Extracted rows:

- Opening Delimiter -

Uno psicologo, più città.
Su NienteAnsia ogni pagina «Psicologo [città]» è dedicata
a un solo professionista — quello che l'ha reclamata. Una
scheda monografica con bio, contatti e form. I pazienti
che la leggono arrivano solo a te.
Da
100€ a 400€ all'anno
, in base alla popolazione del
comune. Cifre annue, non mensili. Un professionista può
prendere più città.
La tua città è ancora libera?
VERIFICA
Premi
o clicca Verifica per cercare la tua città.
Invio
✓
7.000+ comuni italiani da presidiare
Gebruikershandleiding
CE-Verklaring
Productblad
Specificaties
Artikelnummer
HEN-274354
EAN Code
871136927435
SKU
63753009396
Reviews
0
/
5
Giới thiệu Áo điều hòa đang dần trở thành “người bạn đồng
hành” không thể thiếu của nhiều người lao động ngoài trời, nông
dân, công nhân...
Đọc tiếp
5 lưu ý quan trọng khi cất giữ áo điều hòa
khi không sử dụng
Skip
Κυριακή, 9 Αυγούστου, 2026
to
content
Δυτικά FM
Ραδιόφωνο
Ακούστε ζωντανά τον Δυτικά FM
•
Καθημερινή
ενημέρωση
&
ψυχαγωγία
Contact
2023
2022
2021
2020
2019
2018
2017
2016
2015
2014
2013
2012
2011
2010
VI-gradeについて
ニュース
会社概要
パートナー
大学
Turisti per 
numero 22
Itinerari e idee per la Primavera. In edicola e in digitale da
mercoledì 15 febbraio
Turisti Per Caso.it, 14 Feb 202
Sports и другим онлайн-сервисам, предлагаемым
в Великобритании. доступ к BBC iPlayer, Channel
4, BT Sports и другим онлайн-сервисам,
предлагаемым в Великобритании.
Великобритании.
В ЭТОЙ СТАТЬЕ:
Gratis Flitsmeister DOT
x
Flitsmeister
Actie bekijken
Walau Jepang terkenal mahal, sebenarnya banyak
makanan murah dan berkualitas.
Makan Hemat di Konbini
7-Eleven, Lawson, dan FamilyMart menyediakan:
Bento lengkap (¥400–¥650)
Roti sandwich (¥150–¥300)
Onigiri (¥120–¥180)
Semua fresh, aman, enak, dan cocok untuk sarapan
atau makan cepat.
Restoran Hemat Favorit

- Closing Delimiter -

Write out every line of text in the rows above as a single numbered list, omitting any blank lines.

__Exercise answer__
1. Uno psicologo, più città.
2. Su NienteAnsia ogni pagina «Psicologo [città]» è dedicata
3. a un solo professionista — quello che l'ha reclamata. Una
4. scheda monografica con bio, contatti e form. I pazienti
5. che la leggono arrivano solo a te.
6. Da
7. 100€ a 400€ all'anno
8. , in base alla popolazione del
9. comune. Cifre annue, non mensili. Un professionista può
10. prendere più città.
11. La tua città è ancora libera?
12. VERIFICA
13. Premi
14. o clicca Verifica per cercare la tua città.
15. Invio
16. ✓
17. 7.000+ comuni italiani da presidiare
18. Gebruikershandleiding
19. CE-Verklaring
20. Productblad
21. Specificaties
22. Artikelnummer
23. HEN-274354
24. EAN Code
25. 871136927435
26. SKU
27. 63753009396
28. Reviews
29. 0
30. /
31. 5
32. Giới thiệu Áo điều hòa đang dần trở thành “người bạn đồng
33. hành” không thể thiếu của nhiều người lao động ngoài trời, nông
34. dân, công nhân...
35. Đọc tiếp
36. 5 lưu ý quan trọng khi cất giữ áo điều hòa
37. khi không sử dụng
38. Skip
39. Κυριακή, 9 Αυγούστου, 2026
40. to
41. content
42. Δυτικά FM
43. Ραδιόφωνο
44. Ακούστε ζωντανά τον Δυτικά FM
45. •
46. Καθημερινή
47. ενημέρωση
48. &
49. ψυχαγωγία
50. Contact
51. 2023
52. 2022
53. 2021
54. 2020
55. 2019
56. 2018
57. 2017
58. 2016
59. 2015
60. 2014
61. 2013
62. 2012
63. 2011
64. 2010
65. VI-gradeについて
66. ニュース
67. 会社概要
68. パートナー
69. 大学
70. Turisti per 
71. numero 22
72. Itinerari e idee per la Primavera. In edicola e in digitale da
73. mercoledì 15 febbraio
74. Turisti Per Caso.it, 14 Feb 202
75. Sports и другим онлайн-сервисам, предлагаемым
76. в Великобритании. доступ к BBC iPlayer, Channel
77. 4, BT Sports и другим онлайн-сервисам,
78. предлагаемым в Великобритании.
79. Великобритании.
80. В ЭТОЙ СТАТЬЕ:
81. Gratis Flitsmeister DOT
82. x
83. Flitsmeister
84. Actie bekijken
85. Walau Jepang terkenal mahal, sebenarnya banyak
86. makanan murah dan berkualitas.
87. Makan Hemat di Konbini
88. 7-Eleven, Lawson, dan FamilyMart menyediakan:
89. Bento lengkap (¥400–¥650)
90. Roti sandwich (¥150–¥300)
91. Onigiri (¥120–¥180)
92. Semua fresh, aman, enak, dan cocok untuk sarapan
93. atau makan cepat.
94. Restoran Hemat Favorit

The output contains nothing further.